Tracy’s cell phone rang and Joe in a Rangers baseball cap smiled at her from the screen. She let the call go to voicemail, then listened to his message: “Hey, Sweetheart. Getting off early. Be home soon. Love you.”
She gathered and stacked the papers in order, dropped them into the box, and sealed it carefully. Using the stepstool, she returned the evidence to its place on the dusty shelf.

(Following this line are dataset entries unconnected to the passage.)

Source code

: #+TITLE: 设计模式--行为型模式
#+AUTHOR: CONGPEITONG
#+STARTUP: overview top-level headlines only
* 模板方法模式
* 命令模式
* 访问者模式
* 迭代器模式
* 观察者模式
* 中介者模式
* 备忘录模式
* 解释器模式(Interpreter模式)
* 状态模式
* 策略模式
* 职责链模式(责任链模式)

Her text to Joe was brief, “Found the papers. Called the police. Leaving.” It had been a grueling week deliberating her options, but her conscience had prodded her like a woodpecker’s beak. Principle trumped passion.
As Tracy ambled with her suitcase down the driveway, a taxi pulled up and Joe jumped free before it halted. “Thank God I caught you!” he yelled. “Got your passport?”
Panting and perspiring, he ran with eyes blazing and suit coat flapping at his sides.
“Passport. You’ll need it.”
“Joe,” she whispered.
“Tracy,” he said breathlessly, “I’ve been gathering that info to turn it in. Our phones are bugged. They’ll be coming to kill us.”
“What!” she shrieked. “Who?”
“Can’t explain now. We’ve got to go!”
Joe grasped her wrist and pulled her toward the house. Tracy’s brain vacillated between anxiety about Joe and the word “they.” But familiarity trumped fear.
She ran up the steps with him, watched him toss basics into a duffle bag and grab the box from the closet, and wheeled her suitcase out the front door a second time. Before exiting the house, Joe yanked passports from the study desk.
She held his hand and looked through the smudged airplane window. Joe had insisted on getting out of the country before contacting the FBI. Three times, Tracy’s life had changed in a moment – meeting her husband, calling the police, trusting Joe.
Time would reveal whether Tracy’s devotion trumped doubt.